Wherein,It is the cantilever beam and piezoelectric patches composite log amplitude function；It is cantilever beam extension amplitude Function；l₁It is that cantilever beam and piezoelectric patches are combined segment length；l₂For cantilever beam extends segment length；m₁=(ρ_pt_p+ρ_npt_np)w；m₂= ρ_npt_npw；E_pIt is the elastic modelling quantity of the piezoelectric patches；t_pIt is the thickness of the piezoelectric patches；ρ_pIt is the density of the piezoelectric patches；E_npFor The elastic modelling quantity of the cantilever beam；t_npIt is the thickness of the cantilever beam；ρ_npIt is the density of the cantilever beam；W is the piezoelectric patches With the width of the cantilever beam.

4. quality test device according to claim 2, it is characterised in that：By adjusting additional capacitor C_pRealize device amount Journey and the regulation of measurement device sensitivity.

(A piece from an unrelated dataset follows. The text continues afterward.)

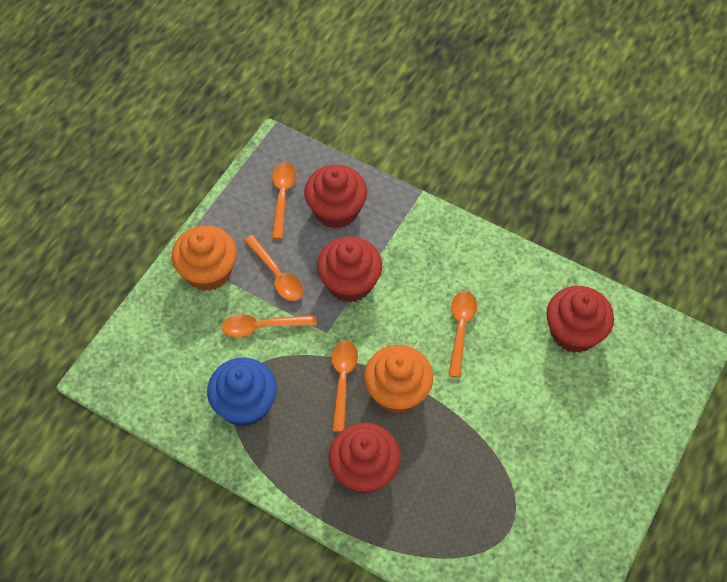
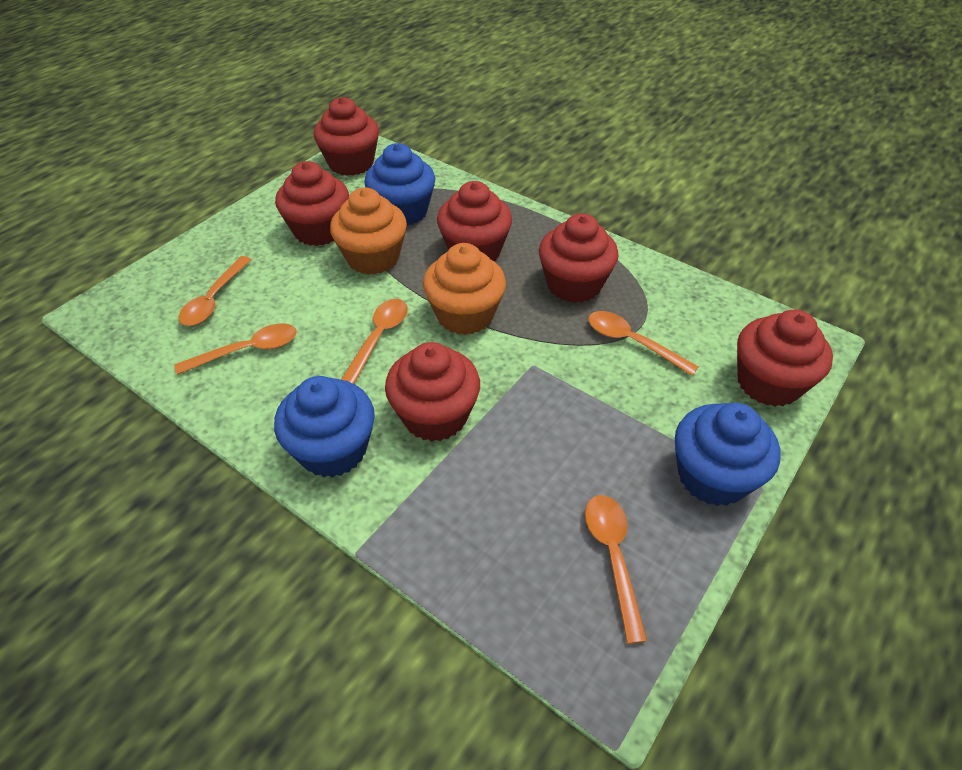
blue cupcake: [207,358,277,427] = 1 -> [274,376,375,478] [364,143,435,225] [675,403,780,506] = 3
red cupcake: [304,165,367,229] [317,237,382,302] [329,423,401,494] [546,286,614,353] = 4 -> [275,161,349,246] [314,97,379,176] [385,342,480,442] [437,181,512,261] [539,213,619,303] [737,310,833,407] = 6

5. micro- quality test device according to claim 4, it is characterised in that：It is described by adjusting additional capacitor C_pRealize The measurement device sensitivity of regulation is：

$\begin{array}{c}S=(-\sqrt{(\frac{{R_m}^2}{{{\mathrm{\ω}}_n}^4{C_p}^2{({R_m}^2+{\left({\mathrm{\ω}}_n{L}_m-\frac{1}{{\mathrm{\ω}}_n{C}_p}\right)}^2)}^2}+\frac{{({R_m}^2+({\mathrm{\ω}}_n{L}_m-\frac{1}{{\mathrm{\ω}}_n{C}_m}\left)\right({\mathrm{\ω}}_n{L}_m-\frac{1}{{\mathrm{\ω}}_n{C}_p}\left)\right)}^2}{{{\mathrm{\ω}}_n}^2{C_p}^2{({R_m}^2+{\left({\mathrm{\ω}}_n{L}_m-\frac{1}{{\mathrm{\ω}}_n{C}_p}\right)}^2)}^2}+}\\ \sqrt{\frac{{({R_m^{\′}}^2+({\mathrm{\ω}}_n^{\′}{L}_m^{\′}-\frac{1}{{\mathrm{\ω}}_n^{\′}{C}_m^{\′}}\left)\right({\mathrm{\ω}}_n^{\′}{L}_m^{\′}-\frac{1}{{\mathrm{\ω}}_n^{\′}{C}_m^{\′}}-\frac{1}{{\mathrm{\ω}}_n^{\′}{C}_p}\left)\right)}^2}{\left({\mathrm{\ω}}_n^{\′}{C}_p{\left({R_m^{\′}}^2+{\left({\mathrm{\ω}}_n^{\′}{L}_m^{\′}-\frac{1}{{\mathrm{\ω}}_n^{\′}{C}_m^{\′}}\right)}^2\right)}^2\right)}+\frac{{R_m^{\′}}^2}{{{\mathrm{\ω}}_n^{\′}}^4{C_p}^4{({\mathrm{\ω}}_n^{\′}{L}_m^{\′}-\frac{1}{{\mathrm{\ω}}_n^{\′}{C}_m^{\′}}-\frac{1}{{\mathrm{\ω}}_n^{\′}{C}_p})}^2})}/\mathrm{\Δ}m\end{array}$

Wherein, R_mIt is piezoelectric cantilever sensor dynamic electric resistor, C_mIt is piezoelectric cantilever sensor dynamic capacity, L_mFor piezoelectricity is outstanding Arm beam sensor dynamic inductance, ω_nIt is input voltage frequency, C_pAdditional capacitor, Δ m load mass.